Yet, he adds, a 1-in-20 chance represents "a much elevated hazard" for people, their homes, and businesses nearby.

The 2004 earthquake that struck off the west coast of northern Sumatra and generates a devastating series of tsunamis is a case in point, researchers say. On Dec. 26, a magnitude 9.1 quake struck along a boundary between large plates in the Earth's crust where one plate slides beneath another.

Since that episode, segments along the 2,000-kilometer (about 1,200 mile) stretch of the "subduction" zone that included the epicenter of the 2004 quake have experienced a series of massive earthquakes, ranging in magnitude from 8.6 to 7.8.

Wednesday's earthquake, which also occurred in a subduction zone, is said to be the most powerful to strike Japan since the early 1800s, when the country began to keep records of its temblors.

It triggered tsunamis that reportedly reached 30 feet high along the stretch of Japanese coastline closest to the quake's epicenter. Tsunamis also raced across the Pacific to reach the west coast of North and South America. Hilo, Hawaii, recorded a tsunami that stood almost 5 feet above sea level, while Crescent City and Port San Luis, Calif., logged tsunamis ranging from 6 to 7 feet high.

The rupture was centered some 15 miles beneath the sea floor and 76 miles east of Sendai, a city of slightly more than a million people on the east coast of the Japanese island of Honshu. The quake's epicenter also fell roughly 165 miles west of the Japan Trench, a long, deep gash in the sea floor marking the boundary between the Pacific and Eurasian plates. There, the Pacific plate is colliding with the more buoyant continental crust of the Eurasian plate and sliding beneath it.

Indeed, this collision built the Japanese islands.

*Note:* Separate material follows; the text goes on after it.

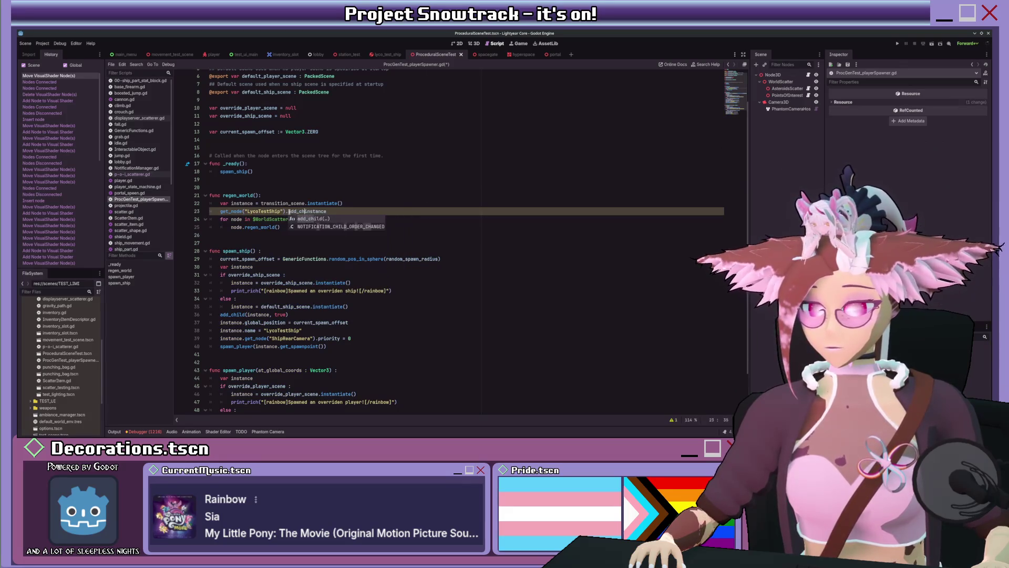
{"action": "key", "text": "Return"}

Wednesday's temblor is the fourth "great" earthquake – a quake with a magnitude 8.0 or higher – to strike the Pacific Rim within the last seven years. If the estimate of 8.9 holds up as scientists continue to analyze the event, the quake would become the fifth most powerful to strike the globe since 1900, according to records compiled by the US Geological Survey.

With one exception, the 15 most powerful quakes during this period have occurred along subduction zones ringing the Pacific Basin.

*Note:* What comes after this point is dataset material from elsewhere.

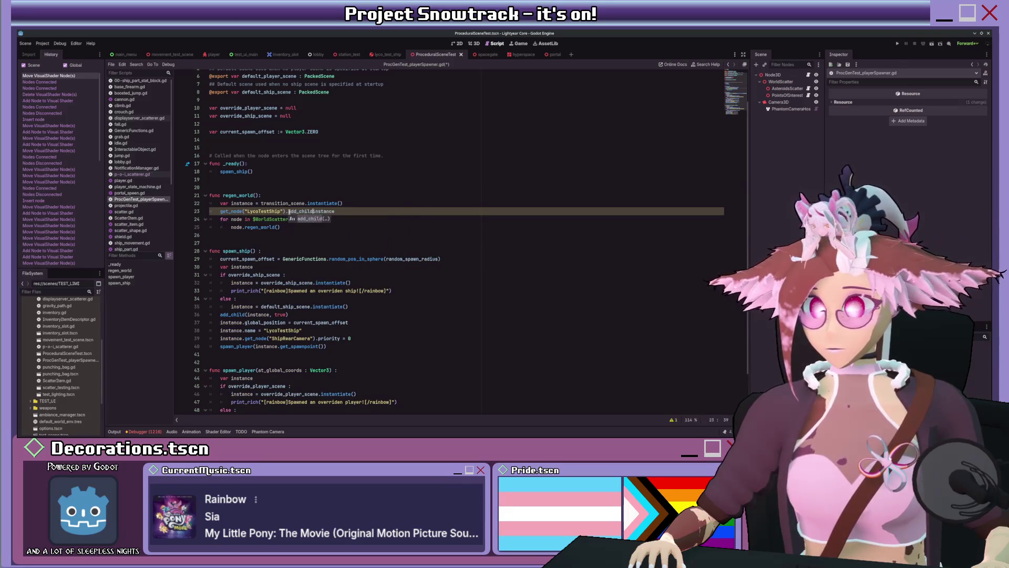
{"action": "key", "text": "End"}
{"action": "type", "text": ")"}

The reason subduction zones generate such large quakes has to do with the size of the segments of crust moving past each other, explains Tim Masterlark, a geophysicist at the University of Alabama in Tuscaloosa.

The magnitude of a quake increases with the surface area of crust along the fault segment that breaks, he explains. On a fault like California's San Andreas, essentially a vertical crack in the crust, a quake's strength is limited by the length of the segment that ruptures and the fault's depth, which tends to find its ultimate limit in the thickness of the crust where the break occurs.

In subduction zones, however, the fault between the two plates dips at a shallow angle, significantly increasing the surface area subject to a build-up of stress and the energy that will be released when a rupture finally occurs.

When quakes like this occur, they have a global impact on the planet, adds Richard Gross, a geophysicist at NASA's Jet Propulsion Laboratory in Pasadena, Calif. Based on initial estimates of the magnitude and location of Wednesday's quake, he calculates that the Earth's rotation slowed by about 1.6 millionths of a second, and the axis around which the planet's mass is distributed – some 33 feet away from the planet's spin axis – shifted by some 6 inches.

The changes occur because the quake redistributes mass across the Earth's crust.

These numbers represent more than answers to triva questions, Dr. Gross adds.

"Especially for really big earthquakes, the faults slips over quite a large area," he says, which makes it difficult for geophysicists to piece together details of the mechanism triggering a quake at a given location.

Seismographs and global-positioning-system (GPS) satellites can help, but they can also provide conflicting information, Gross says. Scientists draw inferences from that information to help piece together the details.